The raw material consumption

Compound 4 (a, b, c, d)

The concentrated sulfuric acid 120～125 μ L/mmol raw materials

Solvent: carrene 50mL/mmol raw material

1.5～2.0 times of quantity of solvent of isobutene.

5. according to claim 1 described hydroxyl and the amino simultaneously preparation method of the chiral non alpha-amino acid derivativges of protection is characterized in that in its concrete steps: (four) compound 6 (a, b, c, d) synthetic:

The raw material consumption

Compound 5 (a, b, c, d)

10% hydrochloric acid conditioned reaction liquid pH=7

Sodium hydroxide solution, concentration are 2mol/L 0.5～3mL/mmol raw material

Solvent: Isosorbide-5-Nitrae-dioxane 5～10mL/mmol raw material.

6. according to claim 1 described hydroxyl and the amino simultaneously preparation method of the chiral non alpha-amino acid derivativges of protection is characterized in that in its concrete steps: (five) target product 1 (a, b, c, d) synthetic:

The raw material consumption

Compound 6 (a, b, c, d)

Sodium acid carbonate molar equivalent: 1.2

Solvent: glycol dimethyl ether 4～6mL/mmol raw material

FmocONSu molar equivalent: 1.2.

7. each described hydroxyl and the amino simultaneously preparation method of the chiral non alpha-amino acid derivativges of protection according to claim 1～6 is characterized in that in its concrete steps:

(1) compound 3 (a, b, c, d) is synthetic:

In the reactions steps: 1. raw material 0 ℃ mix 15min after, at room temperature react to compound 2 (a, b, c, d) complete reaction and end;

(2) compound 4 (a, b, c, d) is synthetic:

In the reactions steps: 1. above raw material at room temperature reacts 30h and ends to compound 3 (a, b, c, d) complete reaction behind 0 ℃ of mix and blend 30min;

(3) compound 5 (a, b, c, d) is synthetic:

Reactions steps: 1. above raw material mixes in subzero, behind the stirring 30min, at room temperature continues to stir until till compound 4 (a, b, c, the d) complete reaction;

(4) compound 6 (a, b, c, d) is synthetic:

Reactions steps: 1. above raw material is till 40～45 ℃ of hybrid reaction 1h;

(5) target product 1 (a, b, c, d) is synthetic:

Reactions steps: 1. above raw material mixes at zero degree, behind the stirring 1h, at room temperature continues to stir till the 10h.

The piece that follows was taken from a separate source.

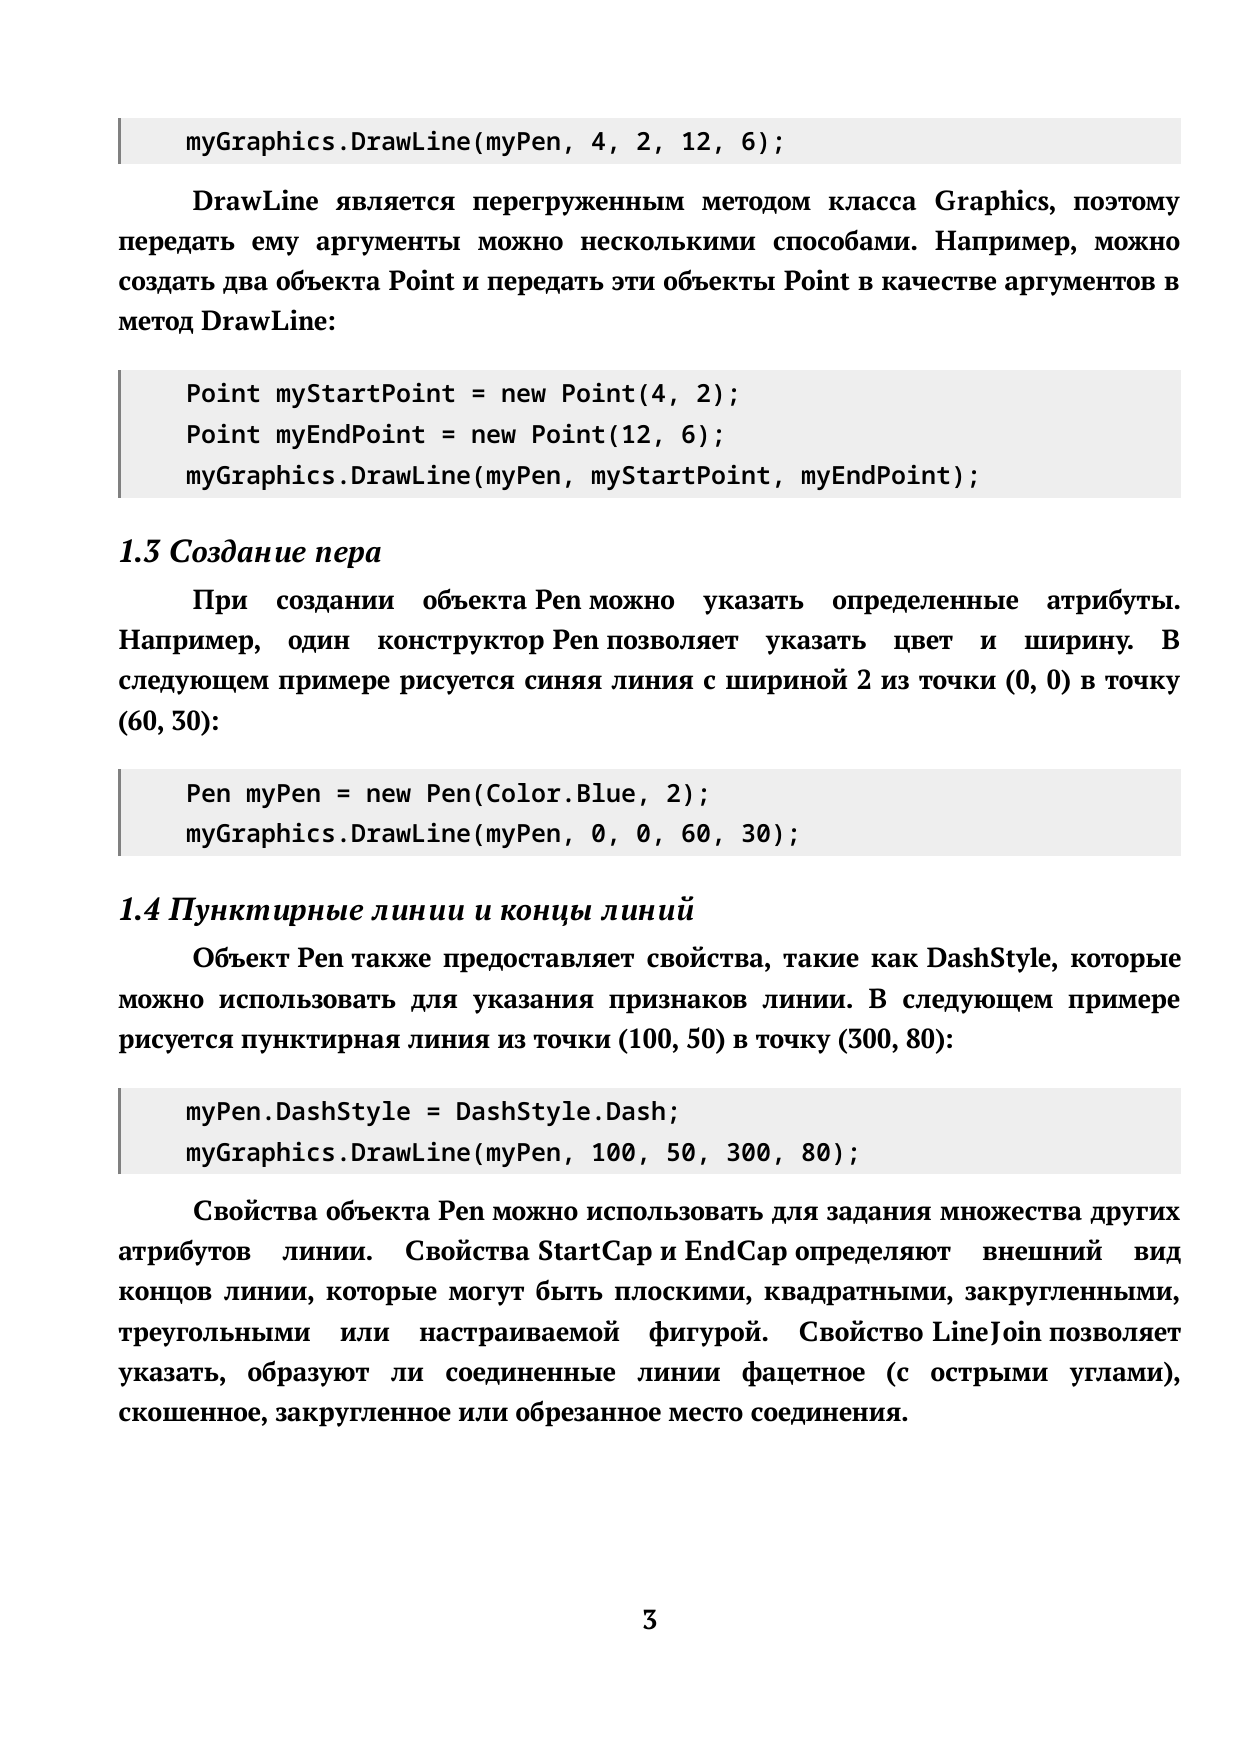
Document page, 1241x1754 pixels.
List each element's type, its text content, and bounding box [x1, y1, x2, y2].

8. according to claim 1 described hydroxyl and the amino simultaneously preparation method of the chiral non alpha-amino acid derivativges of protection is characterized in that in its concrete steps:

(1) compound 3 (a, b, c, d) is synthetic:

The raw material consumption

Compound 2 (a, b, c, d);

Thionyl chloride molar equivalent: 2.5～2.8

Methyl alcohol 1.5～1.8ml/mmol raw material

In the reactions steps: 1. above raw material mixes 15min at 0 ℃, after at room temperature react to compound 2 (a, b, c, d) complete reaction and end;

(2) compound 4 (a, b, c, d) is synthetic:

The raw material consumption

Compound 3 (a, b, c, d)

Solvent: Isosorbide-5-Nitrae-dioxane 1.5～6.0ml/mmol raw material

NaOH molar equivalent: 1.2

FmocONSu molar equivalent: 1.0～1.1

In the reactions steps: 1. above raw material is at 0 ℃ of mix and blend 30min, after at room temperature react 30h and end to compound 3 (a, b, c, d) complete reaction;

(3) compound 5 (a, b, c, d) is synthetic:

The raw material consumption

Compound 4 (a, b, c, d)

The concentrated sulfuric acid 120～125 μ l/mmol raw materials

Solvent: carrene 50ml/mmol raw material

1.5～2.0 times of quantity of solvent of isobutene

Reactions steps: 1. above raw material mixes in subzero, behind the stirring 30min, at 22 ℃ of lower reaction 25～70h;

(4) compound 6 (a, b, c, d) is synthetic:

The raw material consumption

Compound 5 (a, b, c, d)

10% hydrochloric acid conditioned reaction liquid pH=7

Sodium hydroxide solution, concentration are 2mol/L 0.5～3mL/mmol raw material

Solvent: Isosorbide-5-Nitrae-dioxane 5～10mL/mmol raw material

Reactions steps: 1. above raw material is till 40～45 ℃ of hybrid reaction 1h;

(5) target product 1 (a, b, c, d) is synthetic:

The raw material consumption

Compound 6 (a, b, c, d)

Sodium acid carbonate molar equivalent: 1.2

Solvent: glycol dimethyl ether 4～6mL/mmol raw material

FmocONSu molar equivalent: 1.2

Reactions steps: 1. above raw material mixes at zero degree, behind the stirring 1h, at room temperature continues to stir till the 10h.